Accogliamo senz'altro l'invito del presidente emerito. L'intesa venne raggiunta il 3 luglio, e sottoscritta formalmente il 23. «Il breve rinvio - scriveva il Sole24Ore del 4 luglio 1993 - non pone assolutamente in discussione il valore dell'accordo, che innova profondamente il sistema delle relazioni sociali, stabilendo un diverso sistema contrattuale basato sulla politica dei redditi, norme innovative per l'elezione dei consigli di fabbrica e nuove regole di gestione del mercato del lavoro». Ciampi allora la definì «un'intesa senza precedenti che ci pone in condizione avanzata rispetto agli altri paesi europei».
Certo, nel drammatico autunno del 1992 avevamo rischiato la bancarotta. Era la crisi più grave del dopoguerra, all'epoca di Corbino e Einaudi quando - come osservò in quei giorni Amato - «si discuteva se cambiare moneta, l'inflazione era alle stelle, il paese distrutto». E ora presidente?
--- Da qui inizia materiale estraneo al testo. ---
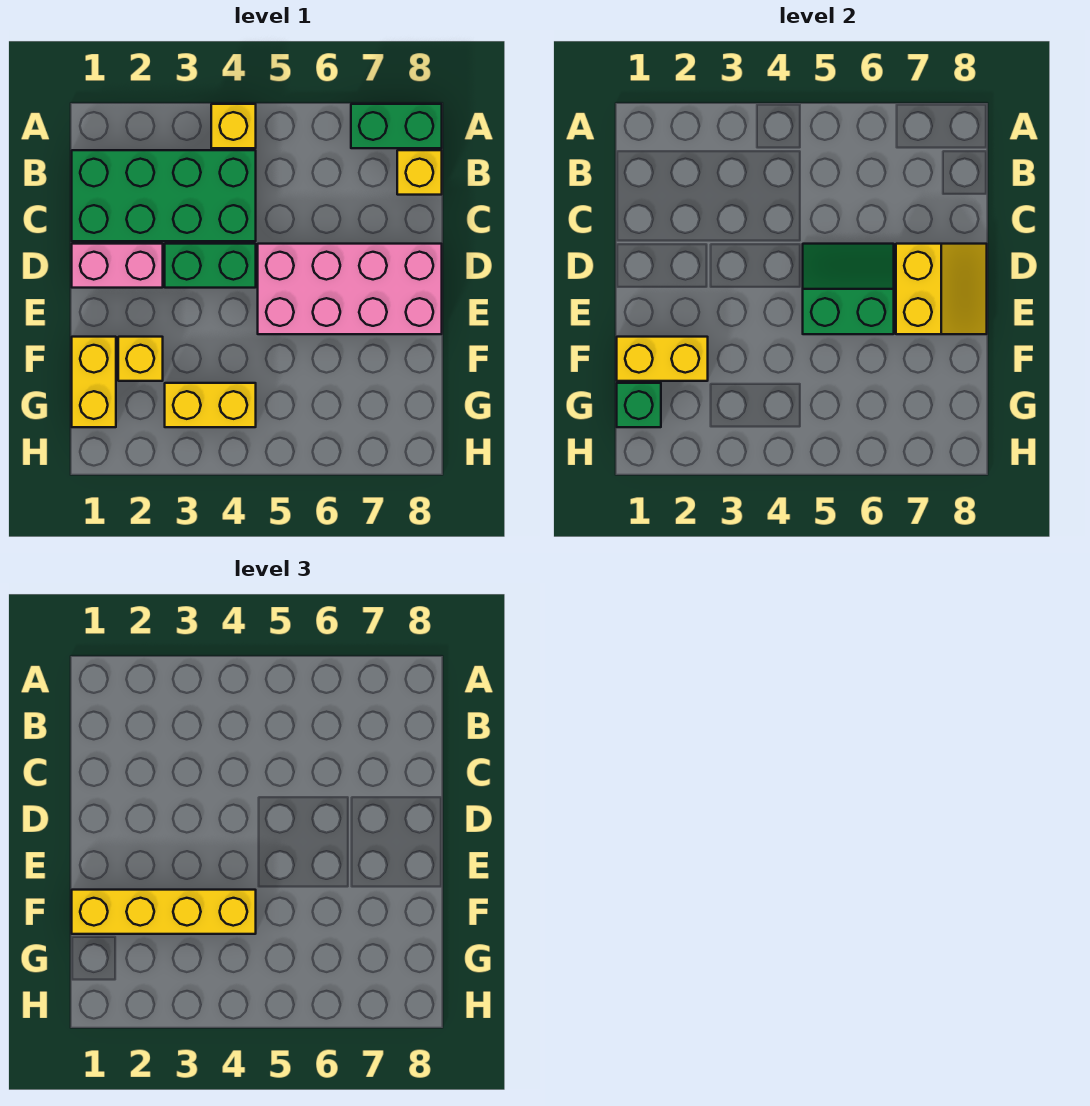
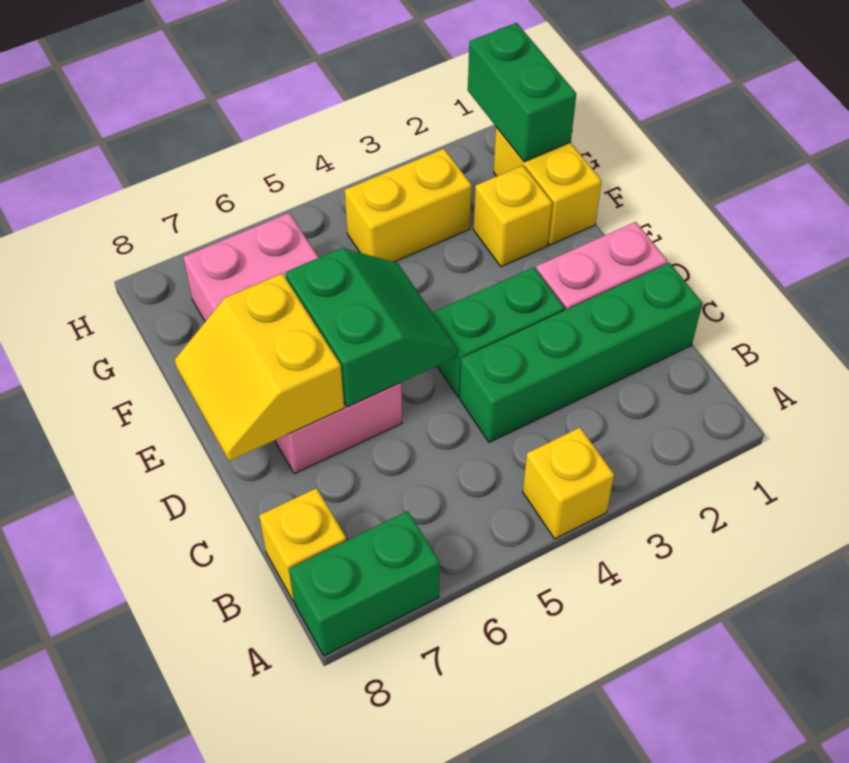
green 2x4 brick [72,150,256,241] -> green 1x4 brick [460,263,702,442]
pink 2x4 brick [258,244,442,334] -> pink 2x4 brick turned to [183,213,402,474]
green 2x2 slope [803,244,894,334] -> green 2x2 slope turned to [285,248,457,407]
yellow 1x2 brick [617,337,708,381] -> none
yellow 1x4 brick [72,890,256,934] -> none
green 1x1 brick [617,383,661,427] -> green 1x2 brick [468,23,576,162]

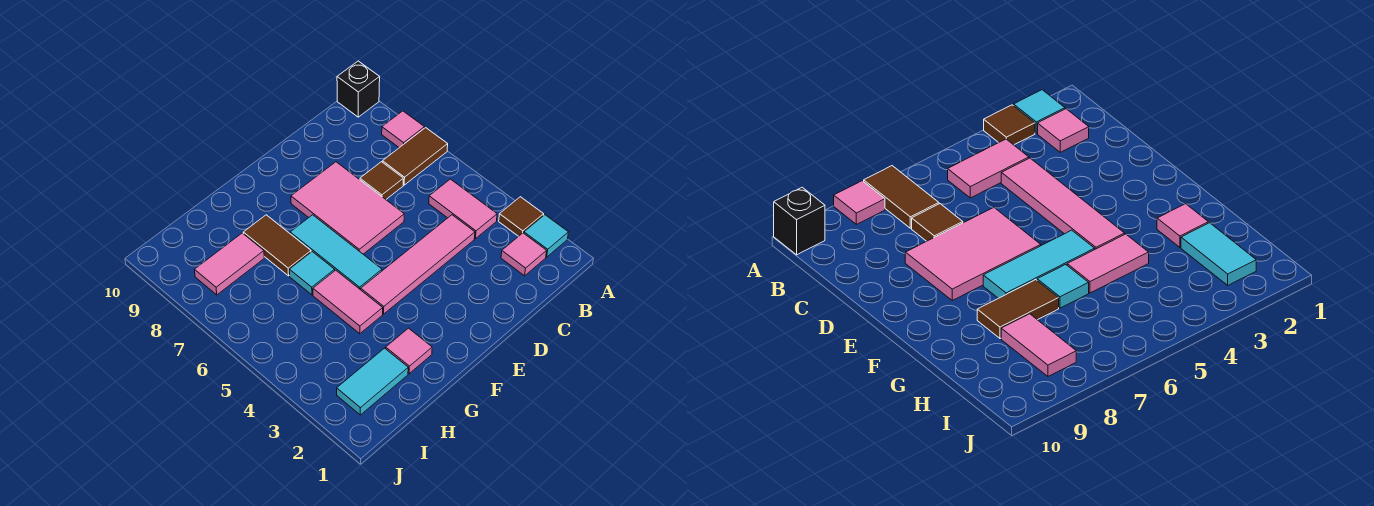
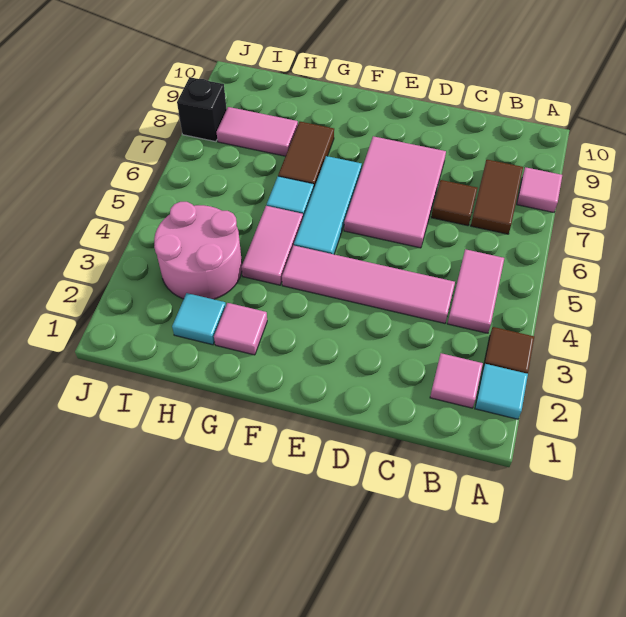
brown 1x2 tile [382,128,448,185] -> brown 1x2 tile turned to [471,160,523,234]
black 1x1 brick [337,61,380,117] -> black 1x1 brick moved to [177,77,227,142]
cyan 1x2 tile [337,348,408,415] -> cyan 1x1 tile [172,293,226,345]
none -> pink 2x2 round brick [154,202,242,299]

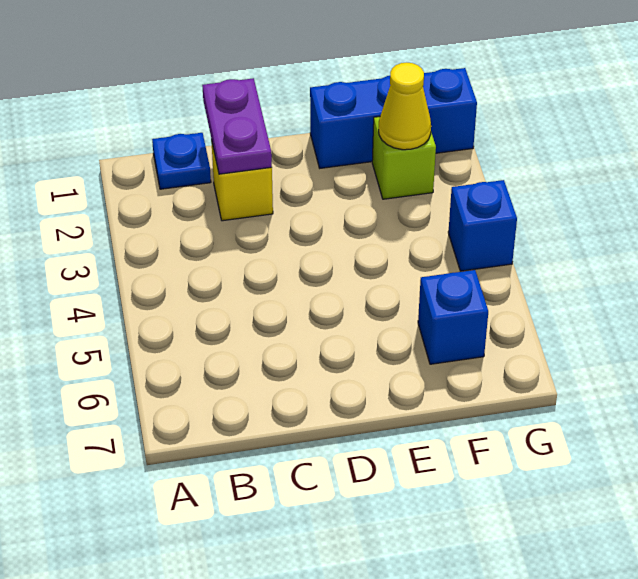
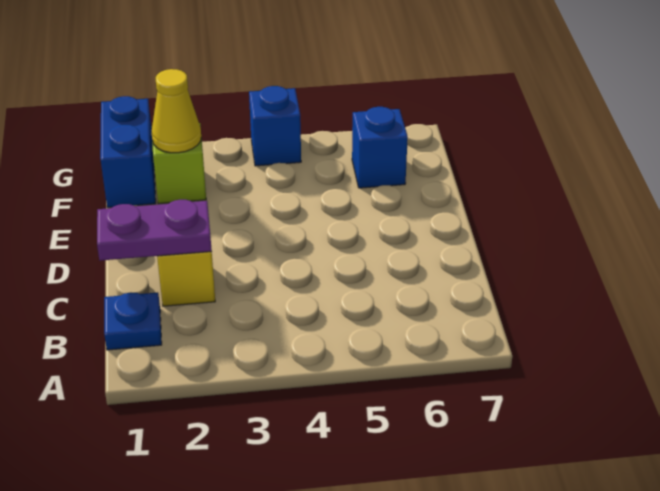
blue 1x3 brick [310,68,477,168] -> blue 1x2 brick [100,96,156,208]

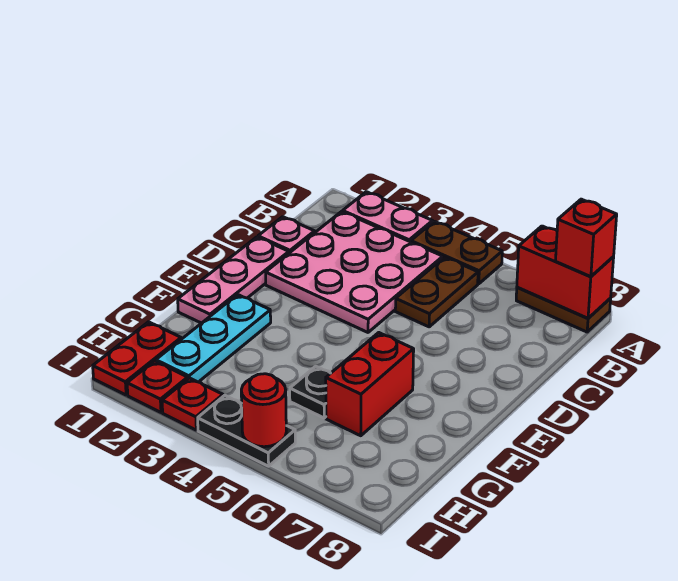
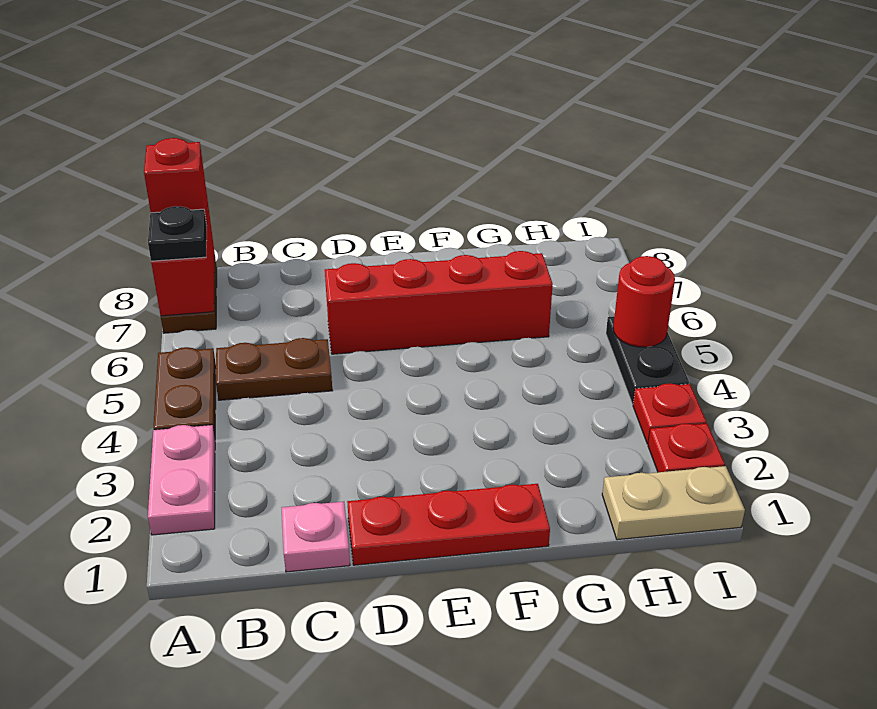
pink 3x3 plate [266,212,443,332] -> none
pink 1x3 plate [178,237,289,323] -> red 1x3 plate [347,484,550,565]
cyan 1x3 plate [156,295,271,382] -> none
red 1x2 brick [326,333,414,436] -> red 1x4 brick [325,251,553,354]
black 1x1 plate [290,366,330,418] -> black 1x1 plate moved to [148,206,207,261]
red 1x2 plate [93,322,181,395] -> tan 1x2 plate [602,466,745,540]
«Ci sono tutte le condizioni per tornare allo spirito del 1993. Il paese è fermo da troppo tempo. Occorre che tutti facciano la loro parte nell'interesse del paese e delle generazioni future. Ecco questo è il punto: non vi è più tempo da perdere e una nuova, costruttiva stagione di relazioni industriali può essere la prima molla per far ripartire la nostra economia. Occorre la volontà degli uomini, la sincerità e l'onestà di sedersi tutti attorno al tavolo delle trattative senza pregiudiziali e preclusioni. Lo ripeto: con tassi di sviluppo poco lontani dallo zero non abbiamo chances. Questo è il momento per dare un segnale, forte, concreto. Il segnale di un'intesa finalmente unitaria sarebbe molto importante».
Concertazione, una prassi di relazioni sindacali che sembrava consegnata all'analisi degli storici dell'economia, e che ora può essere riadattata alla mutata realtà del mercato del lavoro. «Possiamo anche definirla in altro modo - osserva Ciampi - ma quel che conta è l'obiettivo che si persegue». È esattamente quel che Ciampi ha sostenuto in più occasioni durante il settennato al Quirinale. Era il 24 ottobre del 2003. Ai nuovi cavalieri del lavoro lanciò questo messaggio: l'Italia recupererà quote di mercato «se saprà avere uno scatto di orgoglio, se tutto il sistema, imprese, lavoratori, banche, amministrazione dello Stato, mirerà unito verso l'obiettivo della crescita». Un passo indietro, al 7 febbraio del 2000. Ciampi parla a Bologna agli amministratori locali. Messaggio semplice e chiaro: «Nessuno può sottrarsi alla sfida di fare sistema».